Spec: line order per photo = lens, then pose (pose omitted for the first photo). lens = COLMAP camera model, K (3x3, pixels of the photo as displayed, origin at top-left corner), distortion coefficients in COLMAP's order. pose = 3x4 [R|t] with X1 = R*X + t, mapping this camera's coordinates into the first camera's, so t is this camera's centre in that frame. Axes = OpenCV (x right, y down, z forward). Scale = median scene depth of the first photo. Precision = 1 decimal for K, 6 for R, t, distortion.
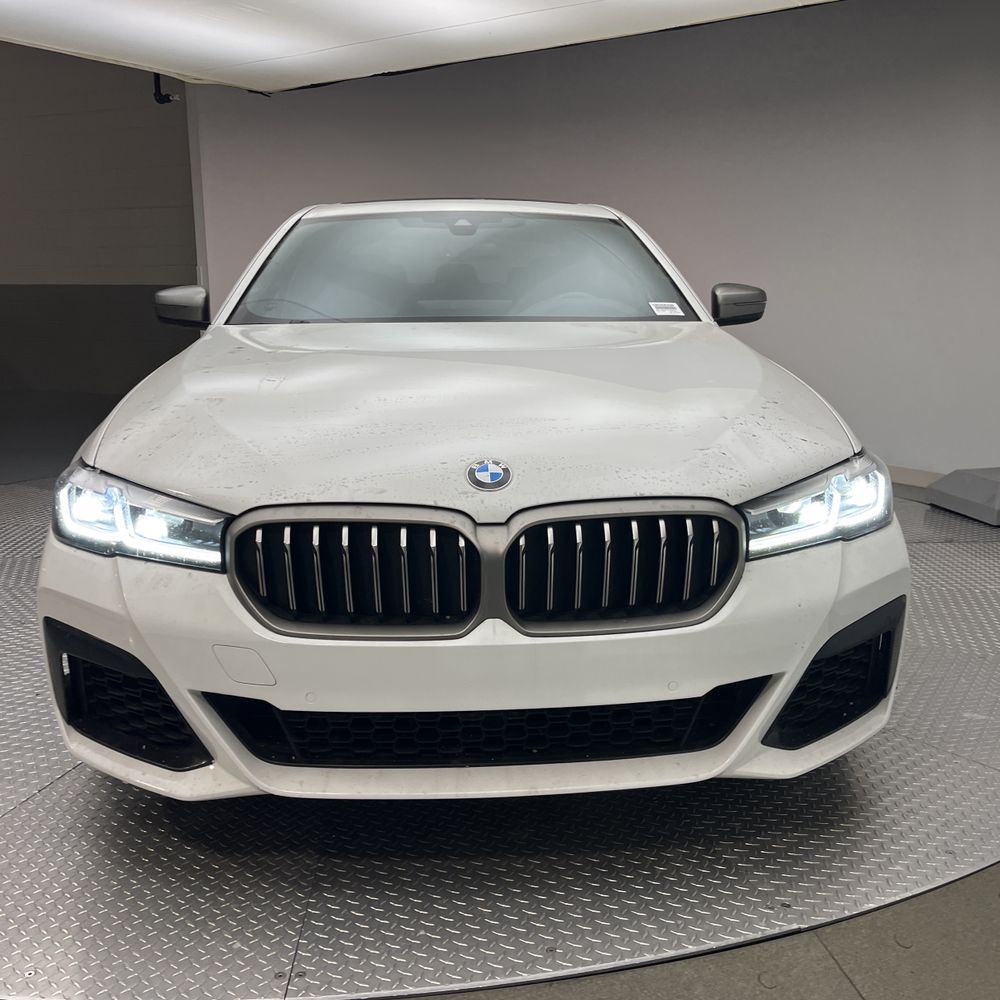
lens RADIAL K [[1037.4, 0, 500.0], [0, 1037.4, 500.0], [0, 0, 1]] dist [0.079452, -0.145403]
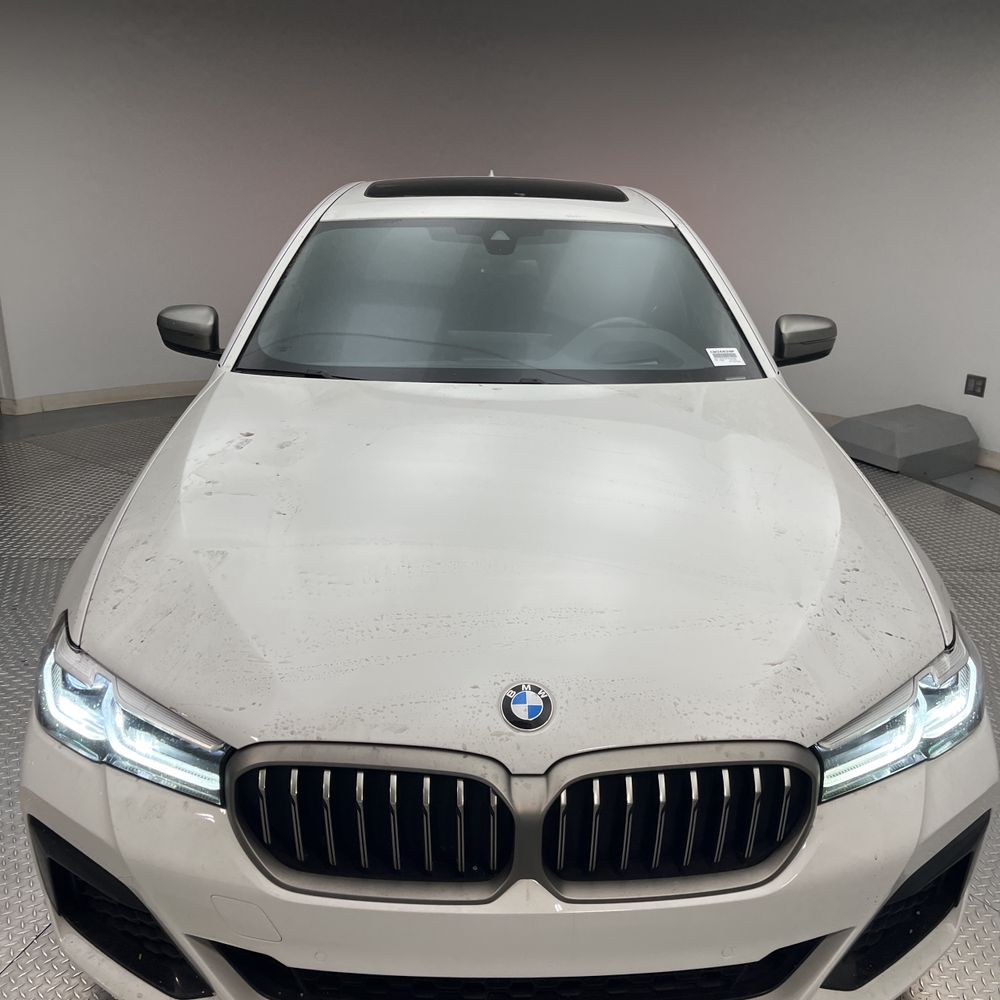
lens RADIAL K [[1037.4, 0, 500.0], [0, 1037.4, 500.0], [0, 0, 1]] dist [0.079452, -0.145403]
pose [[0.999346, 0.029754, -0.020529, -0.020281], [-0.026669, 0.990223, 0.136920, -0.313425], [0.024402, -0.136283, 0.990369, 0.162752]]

----

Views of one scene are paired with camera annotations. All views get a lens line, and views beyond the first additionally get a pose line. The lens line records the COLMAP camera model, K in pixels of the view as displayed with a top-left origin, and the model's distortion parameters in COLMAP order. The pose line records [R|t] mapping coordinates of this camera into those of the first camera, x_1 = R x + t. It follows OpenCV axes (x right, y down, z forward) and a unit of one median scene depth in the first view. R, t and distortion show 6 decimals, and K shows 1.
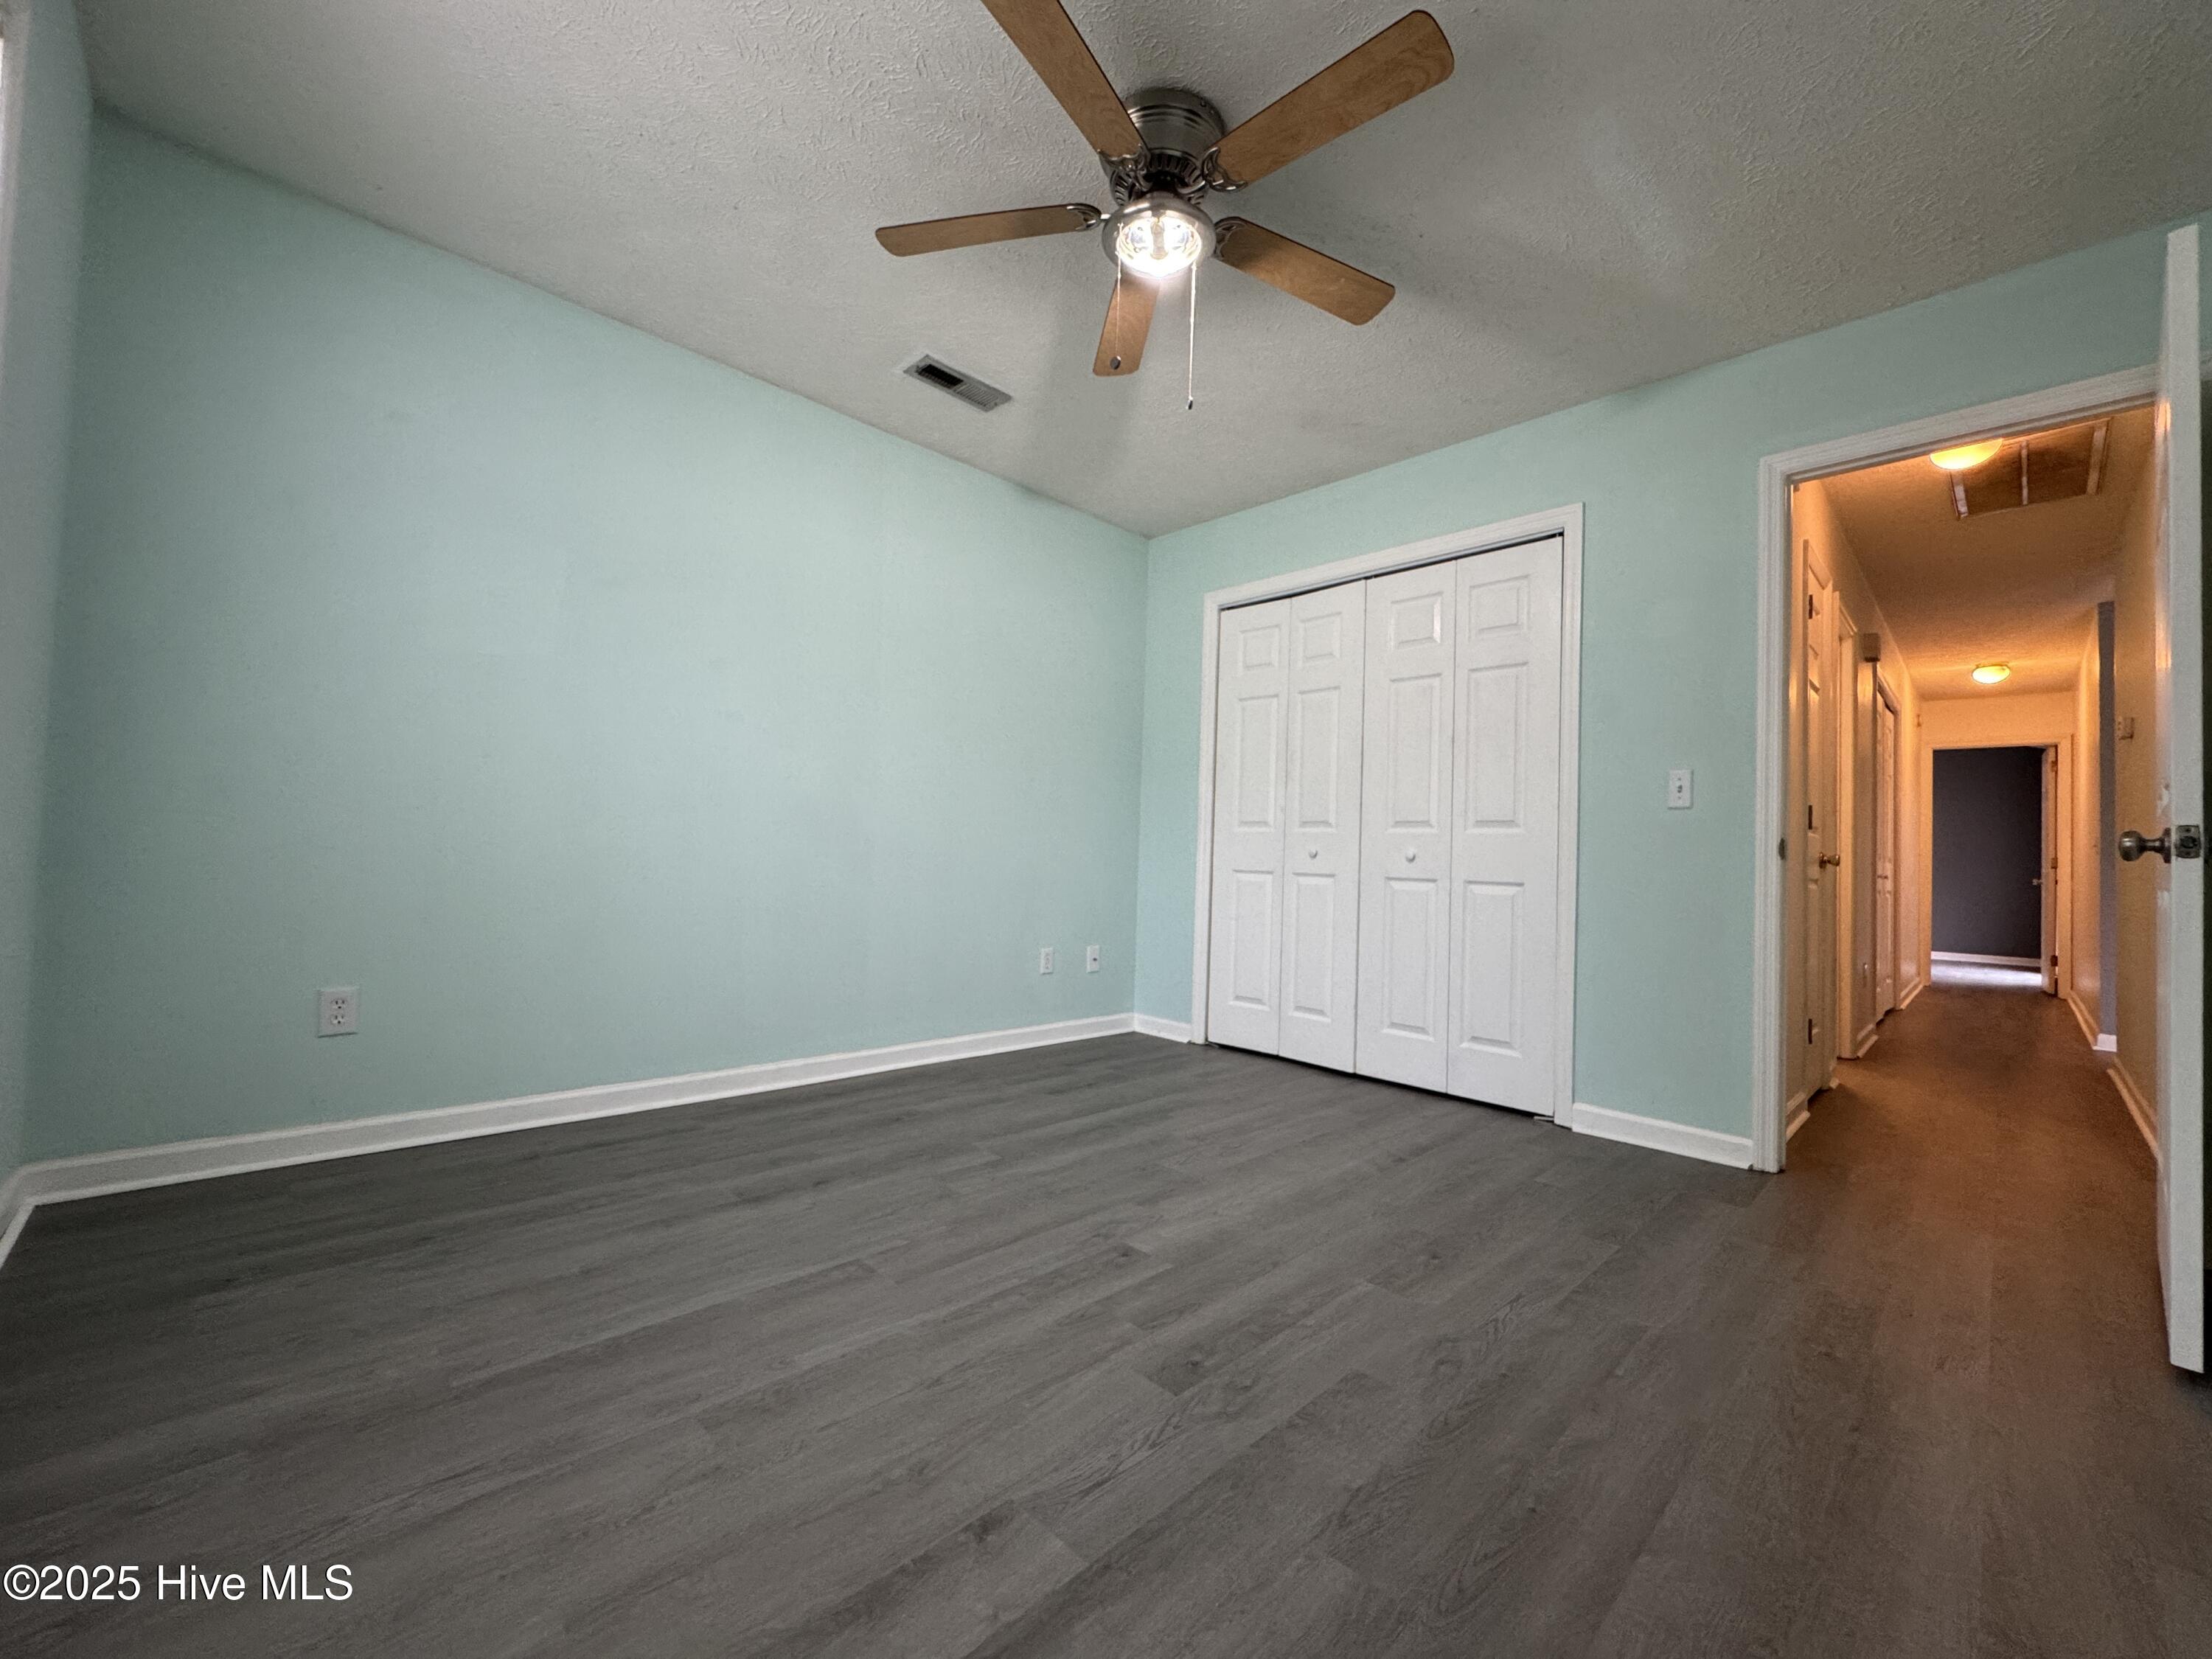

----

**Task requirements**
Starting with the line that contains "Spec: line order" and going on through the line that contains "-0.136283, 0.990369, 0.162752]]", edit the data by replacing "photo" with "image" and changing nothing else. How do those lines read without the pictures?

**Reply to the task**
Spec: line order per image = lens, then pose (pose omitted for the first image). lens = COLMAP camera model, K (3x3, pixels of the image as displayed, origin at top-left corner), distortion coefficients in COLMAP's order. pose = 3x4 [R|t] with X1 = R*X + t, mapping this camera's coordinates into the first camera's, so t is this camera's centre in that frame. Axes = OpenCV (x right, y down, z forward). Scale = median scene depth of the first image. Precision = 1 decimal for K, 6 for R, t, distortion.
lens RADIAL K [[1037.4, 0, 500.0], [0, 1037.4, 500.0], [0, 0, 1]] dist [0.079452, -0.145403]
lens RADIAL K [[1037.4, 0, 500.0], [0, 1037.4, 500.0], [0, 0, 1]] dist [0.079452, -0.145403]
pose [[0.999346, 0.029754, -0.020529, -0.020281], [-0.026669, 0.990223, 0.136920, -0.313425], [0.024402, -0.136283, 0.990369, 0.162752]]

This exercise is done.